Ditas essas coisas - e outras de que nem é preciso falar - pergunto: que pensar sobre esse tal de WikiLeaks? De repente, os carinhas do WikiLeaks, dissidentes de várias nacionalidades, publicam pilhas de documentos sigilosos, abrindo o jogo sobre negociações, acordos, fofocas e tudo o mais que rola entre os representantes políticos de vários países. Eles abrem a Caixa de Pandora sem a menor cerimônia, doa a quem doer. Imediatamente surgem protestos, países em guerra ou em disputa por qualquer coisa protestam porque certos documentos colocam em risco a segurança de exércitos e por aí vai. Quanto a nós, que impressão nos fica sobre assunto tão controverso?

Deixando de lado o jogo que envolve a liberdade de expressão e outros valores tão caros à civilização – em geral não praticados, mas tão importantes – o fato é que, para o bem ou para o mal, trata-se de uma rara ocasião em que a informação tende a chegar até nós, pobres mortais contribuintes do Estado, sem mediação. Ficamos sabendo, por exemplo, que o Ministro da Defesa do Brasil revelou aos EUA que Evo Morales tem um tumor na cabeça. Aqui no nosso mundinho isso mais parece fofoca, mas os grandalhões terão as razões deles para valorizar informação dessa ordem, quem sabe prevendo como influir na vida dos bolivianos, caso a doença do presidente se agrave. Também somos informados de que os EUA criticam duramente a estratégia de defesa do Brasil: para os irmãos do norte o submarino nuclear da Marinha brasileira não passa de um elefante branco. Coisas como essas talvez não sejam tão importantes, mas estão documentadas. São, portanto, os documentos que estão a falar conosco e não pessoas que expressam suas opiniões sobre o conteúdo deles.

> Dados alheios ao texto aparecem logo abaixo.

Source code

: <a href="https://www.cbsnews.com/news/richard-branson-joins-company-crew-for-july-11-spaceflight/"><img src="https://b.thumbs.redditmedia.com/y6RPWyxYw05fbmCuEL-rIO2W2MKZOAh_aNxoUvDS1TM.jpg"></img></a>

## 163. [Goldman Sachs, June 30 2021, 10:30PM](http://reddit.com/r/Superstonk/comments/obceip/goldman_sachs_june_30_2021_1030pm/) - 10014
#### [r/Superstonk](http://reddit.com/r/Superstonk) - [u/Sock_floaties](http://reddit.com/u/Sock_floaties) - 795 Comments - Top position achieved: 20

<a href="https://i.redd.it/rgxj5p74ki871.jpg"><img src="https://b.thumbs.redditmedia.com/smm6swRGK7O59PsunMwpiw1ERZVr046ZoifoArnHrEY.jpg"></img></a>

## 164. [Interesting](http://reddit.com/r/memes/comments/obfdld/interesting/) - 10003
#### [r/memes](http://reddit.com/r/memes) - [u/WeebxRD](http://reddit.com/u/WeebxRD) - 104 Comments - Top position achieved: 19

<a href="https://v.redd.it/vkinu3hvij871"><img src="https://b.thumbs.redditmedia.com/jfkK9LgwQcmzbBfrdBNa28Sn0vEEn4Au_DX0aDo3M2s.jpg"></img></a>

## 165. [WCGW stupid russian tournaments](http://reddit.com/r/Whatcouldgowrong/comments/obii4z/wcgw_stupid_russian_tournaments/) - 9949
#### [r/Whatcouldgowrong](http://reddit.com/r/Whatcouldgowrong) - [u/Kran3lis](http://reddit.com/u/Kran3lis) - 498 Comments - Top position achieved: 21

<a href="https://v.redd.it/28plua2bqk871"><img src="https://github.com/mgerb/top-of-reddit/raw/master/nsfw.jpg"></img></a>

Não sei o que você acha disso.  O WikiLeaks promete a divulgação dos quase 250 mil documentos sigilosos pirateados por um jovem soldado nos arquivos do governo norte-americano. Tem gente por aí morrendo de medo de que certas inconveniências sejam reveladas. Segredos de Estado como reservas de urânio, acordos para invasão de países etc têm vindo a público, mas o WikiLeaks promete muito, muito mais.

O império norte-americano está sendo posto a nu pelo WikiLeaks. Das consequências disso, para o bem ou para o mal, só saberemos após tudo ser divulgado.